Nicht die erste Ermittlung gegen den Ex-Präsidenten

Gegen Sarkozy, dessen Name in Verbindung mit zahlreichen politischen Affären in Frankreich genannt wird, läuft zum zweiten Mal ein Ermittlungsverfahren. In administrative Bedrängnis war er bereits in der Bettencourt-Affäre geraten. Bei den inzwischen eingestellten Ermittlungen ging es um den Verdacht, Sarkozy könne die Demenzerkrankung der L'Oréal-Erbin Liliane Bettencourt ausgenutzt haben, um an Geld für seinen Wahlkampf 2007 zu kommen.

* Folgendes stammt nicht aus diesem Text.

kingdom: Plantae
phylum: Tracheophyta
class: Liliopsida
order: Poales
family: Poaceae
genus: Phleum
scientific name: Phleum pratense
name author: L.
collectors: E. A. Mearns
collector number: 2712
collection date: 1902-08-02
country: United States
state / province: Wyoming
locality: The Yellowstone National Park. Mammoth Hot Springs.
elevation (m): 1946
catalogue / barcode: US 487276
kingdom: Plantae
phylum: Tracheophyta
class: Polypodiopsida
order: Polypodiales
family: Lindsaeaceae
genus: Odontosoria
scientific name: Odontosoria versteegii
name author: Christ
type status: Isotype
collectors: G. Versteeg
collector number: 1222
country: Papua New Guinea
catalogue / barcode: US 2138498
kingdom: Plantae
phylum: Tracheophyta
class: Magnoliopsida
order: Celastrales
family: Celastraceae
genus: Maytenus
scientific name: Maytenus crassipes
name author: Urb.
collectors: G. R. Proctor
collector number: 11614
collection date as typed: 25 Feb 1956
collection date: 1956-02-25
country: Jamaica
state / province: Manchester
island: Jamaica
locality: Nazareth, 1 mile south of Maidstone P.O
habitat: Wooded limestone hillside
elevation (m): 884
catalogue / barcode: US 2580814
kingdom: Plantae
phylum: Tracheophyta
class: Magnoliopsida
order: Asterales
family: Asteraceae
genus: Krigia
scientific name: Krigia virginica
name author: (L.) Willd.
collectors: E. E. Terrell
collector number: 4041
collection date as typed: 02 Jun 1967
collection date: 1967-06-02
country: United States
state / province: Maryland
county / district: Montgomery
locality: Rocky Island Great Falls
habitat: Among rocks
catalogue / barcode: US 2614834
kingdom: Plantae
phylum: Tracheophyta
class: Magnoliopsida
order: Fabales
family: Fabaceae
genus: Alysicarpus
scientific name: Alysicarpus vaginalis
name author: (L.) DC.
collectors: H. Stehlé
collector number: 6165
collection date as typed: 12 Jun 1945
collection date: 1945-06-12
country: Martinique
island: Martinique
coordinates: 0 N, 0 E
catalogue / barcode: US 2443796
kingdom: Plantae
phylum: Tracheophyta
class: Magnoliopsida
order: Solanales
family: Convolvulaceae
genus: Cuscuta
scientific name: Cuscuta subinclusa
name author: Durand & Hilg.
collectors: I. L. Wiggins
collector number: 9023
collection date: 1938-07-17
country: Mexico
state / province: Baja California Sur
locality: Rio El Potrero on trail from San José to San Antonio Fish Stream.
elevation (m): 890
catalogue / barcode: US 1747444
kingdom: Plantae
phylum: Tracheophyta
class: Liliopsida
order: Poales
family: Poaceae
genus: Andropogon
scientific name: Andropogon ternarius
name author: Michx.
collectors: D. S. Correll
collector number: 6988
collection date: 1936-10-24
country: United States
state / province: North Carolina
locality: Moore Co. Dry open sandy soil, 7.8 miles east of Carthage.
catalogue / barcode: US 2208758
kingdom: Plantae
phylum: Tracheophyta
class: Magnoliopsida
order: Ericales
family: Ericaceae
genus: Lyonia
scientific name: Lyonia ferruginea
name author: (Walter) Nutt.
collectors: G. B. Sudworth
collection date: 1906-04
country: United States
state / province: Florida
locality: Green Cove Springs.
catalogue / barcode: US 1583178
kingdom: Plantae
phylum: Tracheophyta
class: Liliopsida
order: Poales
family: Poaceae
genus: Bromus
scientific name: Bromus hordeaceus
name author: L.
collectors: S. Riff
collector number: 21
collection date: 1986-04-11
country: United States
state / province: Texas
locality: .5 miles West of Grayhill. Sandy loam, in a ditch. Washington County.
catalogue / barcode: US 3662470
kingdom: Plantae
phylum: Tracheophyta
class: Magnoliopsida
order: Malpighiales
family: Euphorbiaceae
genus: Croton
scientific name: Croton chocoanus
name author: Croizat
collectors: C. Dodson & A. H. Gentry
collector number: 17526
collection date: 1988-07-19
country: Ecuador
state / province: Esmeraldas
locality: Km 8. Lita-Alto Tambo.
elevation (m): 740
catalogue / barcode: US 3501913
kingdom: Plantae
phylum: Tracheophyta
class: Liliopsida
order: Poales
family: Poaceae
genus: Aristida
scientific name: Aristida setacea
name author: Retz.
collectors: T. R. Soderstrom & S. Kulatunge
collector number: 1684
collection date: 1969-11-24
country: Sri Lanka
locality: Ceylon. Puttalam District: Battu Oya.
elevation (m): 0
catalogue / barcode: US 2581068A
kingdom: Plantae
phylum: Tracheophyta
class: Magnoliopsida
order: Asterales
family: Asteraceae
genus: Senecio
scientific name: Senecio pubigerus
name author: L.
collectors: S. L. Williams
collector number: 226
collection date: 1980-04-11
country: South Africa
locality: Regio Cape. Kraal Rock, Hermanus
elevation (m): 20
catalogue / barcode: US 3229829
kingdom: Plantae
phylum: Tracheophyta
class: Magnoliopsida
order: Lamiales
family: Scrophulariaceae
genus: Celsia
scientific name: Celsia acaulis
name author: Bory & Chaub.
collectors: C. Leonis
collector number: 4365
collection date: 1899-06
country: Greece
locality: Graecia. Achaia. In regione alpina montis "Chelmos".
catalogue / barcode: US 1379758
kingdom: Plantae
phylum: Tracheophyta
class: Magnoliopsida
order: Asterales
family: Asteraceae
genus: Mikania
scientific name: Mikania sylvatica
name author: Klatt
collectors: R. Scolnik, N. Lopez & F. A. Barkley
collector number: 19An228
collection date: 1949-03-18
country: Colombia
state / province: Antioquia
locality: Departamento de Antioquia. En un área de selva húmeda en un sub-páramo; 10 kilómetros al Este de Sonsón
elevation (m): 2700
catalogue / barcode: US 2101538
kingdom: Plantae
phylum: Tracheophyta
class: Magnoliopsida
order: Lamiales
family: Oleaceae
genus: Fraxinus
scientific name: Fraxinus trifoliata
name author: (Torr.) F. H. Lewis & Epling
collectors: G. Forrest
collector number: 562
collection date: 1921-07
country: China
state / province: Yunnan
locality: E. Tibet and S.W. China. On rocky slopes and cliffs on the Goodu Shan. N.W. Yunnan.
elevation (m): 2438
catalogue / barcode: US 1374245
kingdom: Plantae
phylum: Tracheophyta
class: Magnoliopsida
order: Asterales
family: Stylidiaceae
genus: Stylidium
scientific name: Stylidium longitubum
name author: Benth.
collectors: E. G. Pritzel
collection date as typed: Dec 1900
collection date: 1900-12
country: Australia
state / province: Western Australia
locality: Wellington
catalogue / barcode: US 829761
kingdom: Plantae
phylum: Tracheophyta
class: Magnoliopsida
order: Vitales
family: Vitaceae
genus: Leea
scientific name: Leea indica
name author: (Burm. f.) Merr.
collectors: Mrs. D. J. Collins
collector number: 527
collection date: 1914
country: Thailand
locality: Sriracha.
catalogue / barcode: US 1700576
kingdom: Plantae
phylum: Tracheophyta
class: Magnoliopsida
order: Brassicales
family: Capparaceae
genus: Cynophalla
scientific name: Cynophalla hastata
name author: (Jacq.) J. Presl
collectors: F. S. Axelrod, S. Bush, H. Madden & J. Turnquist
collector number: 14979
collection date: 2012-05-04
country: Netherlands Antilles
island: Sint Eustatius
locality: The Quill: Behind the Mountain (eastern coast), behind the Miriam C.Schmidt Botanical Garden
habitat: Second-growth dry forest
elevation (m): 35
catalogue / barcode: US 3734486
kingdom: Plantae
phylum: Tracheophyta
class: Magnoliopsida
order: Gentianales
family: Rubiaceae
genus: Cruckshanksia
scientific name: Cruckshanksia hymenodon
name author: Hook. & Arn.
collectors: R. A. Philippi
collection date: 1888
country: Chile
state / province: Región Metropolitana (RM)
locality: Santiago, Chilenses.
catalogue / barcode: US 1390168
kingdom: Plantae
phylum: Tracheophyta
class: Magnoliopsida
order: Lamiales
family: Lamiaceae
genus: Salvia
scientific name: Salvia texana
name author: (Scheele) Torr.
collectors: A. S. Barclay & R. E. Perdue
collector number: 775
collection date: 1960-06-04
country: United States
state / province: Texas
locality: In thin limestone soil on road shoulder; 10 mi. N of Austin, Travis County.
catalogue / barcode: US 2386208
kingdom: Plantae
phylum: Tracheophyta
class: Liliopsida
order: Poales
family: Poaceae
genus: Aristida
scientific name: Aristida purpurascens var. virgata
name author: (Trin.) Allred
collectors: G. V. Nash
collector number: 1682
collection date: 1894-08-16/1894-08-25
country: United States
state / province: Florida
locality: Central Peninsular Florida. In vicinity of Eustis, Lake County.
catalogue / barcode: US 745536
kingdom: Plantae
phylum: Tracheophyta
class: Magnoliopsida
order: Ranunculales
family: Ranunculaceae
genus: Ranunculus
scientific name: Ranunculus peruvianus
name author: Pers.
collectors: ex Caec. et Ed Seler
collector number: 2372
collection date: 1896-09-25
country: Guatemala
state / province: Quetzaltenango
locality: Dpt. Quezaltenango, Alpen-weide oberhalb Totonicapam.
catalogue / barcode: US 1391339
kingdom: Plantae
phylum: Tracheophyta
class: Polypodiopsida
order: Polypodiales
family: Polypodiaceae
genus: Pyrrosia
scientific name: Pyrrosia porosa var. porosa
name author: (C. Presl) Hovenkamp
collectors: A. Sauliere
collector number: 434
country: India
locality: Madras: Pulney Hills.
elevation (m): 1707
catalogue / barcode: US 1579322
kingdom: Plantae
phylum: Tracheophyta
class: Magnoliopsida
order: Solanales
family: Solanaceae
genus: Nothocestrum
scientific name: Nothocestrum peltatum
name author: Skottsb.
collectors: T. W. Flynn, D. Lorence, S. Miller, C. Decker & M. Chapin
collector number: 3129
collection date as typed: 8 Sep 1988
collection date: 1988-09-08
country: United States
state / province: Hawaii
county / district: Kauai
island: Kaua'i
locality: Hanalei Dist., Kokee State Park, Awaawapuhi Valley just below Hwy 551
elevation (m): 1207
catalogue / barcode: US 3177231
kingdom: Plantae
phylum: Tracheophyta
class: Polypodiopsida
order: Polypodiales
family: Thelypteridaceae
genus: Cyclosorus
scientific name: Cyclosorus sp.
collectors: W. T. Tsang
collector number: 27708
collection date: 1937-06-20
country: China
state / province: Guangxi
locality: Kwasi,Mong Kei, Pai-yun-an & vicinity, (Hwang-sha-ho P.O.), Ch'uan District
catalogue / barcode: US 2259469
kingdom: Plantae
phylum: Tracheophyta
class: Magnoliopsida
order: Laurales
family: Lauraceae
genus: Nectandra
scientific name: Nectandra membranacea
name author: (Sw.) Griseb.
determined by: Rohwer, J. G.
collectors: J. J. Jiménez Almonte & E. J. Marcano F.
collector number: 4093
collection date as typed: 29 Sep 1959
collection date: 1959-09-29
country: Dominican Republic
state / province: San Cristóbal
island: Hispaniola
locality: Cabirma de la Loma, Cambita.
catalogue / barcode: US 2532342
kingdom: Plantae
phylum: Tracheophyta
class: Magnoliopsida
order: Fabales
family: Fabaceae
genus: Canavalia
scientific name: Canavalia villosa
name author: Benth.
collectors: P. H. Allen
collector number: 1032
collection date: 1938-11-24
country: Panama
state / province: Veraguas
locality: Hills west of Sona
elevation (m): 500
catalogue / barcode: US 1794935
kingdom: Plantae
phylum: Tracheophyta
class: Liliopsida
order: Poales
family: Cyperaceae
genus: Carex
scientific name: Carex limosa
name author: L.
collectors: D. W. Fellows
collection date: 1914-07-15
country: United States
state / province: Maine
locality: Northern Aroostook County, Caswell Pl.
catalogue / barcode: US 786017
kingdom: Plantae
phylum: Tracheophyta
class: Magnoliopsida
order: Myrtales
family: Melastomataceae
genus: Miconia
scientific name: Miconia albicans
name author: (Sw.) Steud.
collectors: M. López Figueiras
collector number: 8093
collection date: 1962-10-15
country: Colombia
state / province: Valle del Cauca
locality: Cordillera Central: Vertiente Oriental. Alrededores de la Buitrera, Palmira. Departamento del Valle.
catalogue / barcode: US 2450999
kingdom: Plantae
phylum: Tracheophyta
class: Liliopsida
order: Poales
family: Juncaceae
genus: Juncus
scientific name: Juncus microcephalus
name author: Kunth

Am Dienstag war Sarkozy in Nanterre bei Paris im Rahmen der Untersuchung einer Antikorruptionsstelle vernommen worden. Kurz vor Mitternacht traf er in Paris zu einer richterlichen Vernehmung ein. Sarkozy konnte das Gericht am frühen Morgen wieder verlassen.

Im Laufe der Vorermittlungen war der Politiker zu Jahresbeginn monatelang abgehört worden. Auch Terminkalender des Ex-Präsidenten sind Teil des Verfahrens. Um deren Rückgabe hat sich Sarkozy bisher vergeblich bemüht. Er hatte die Abhöraktion gegen ihn mit Methoden der DDR-Staatssicherheit verglichen.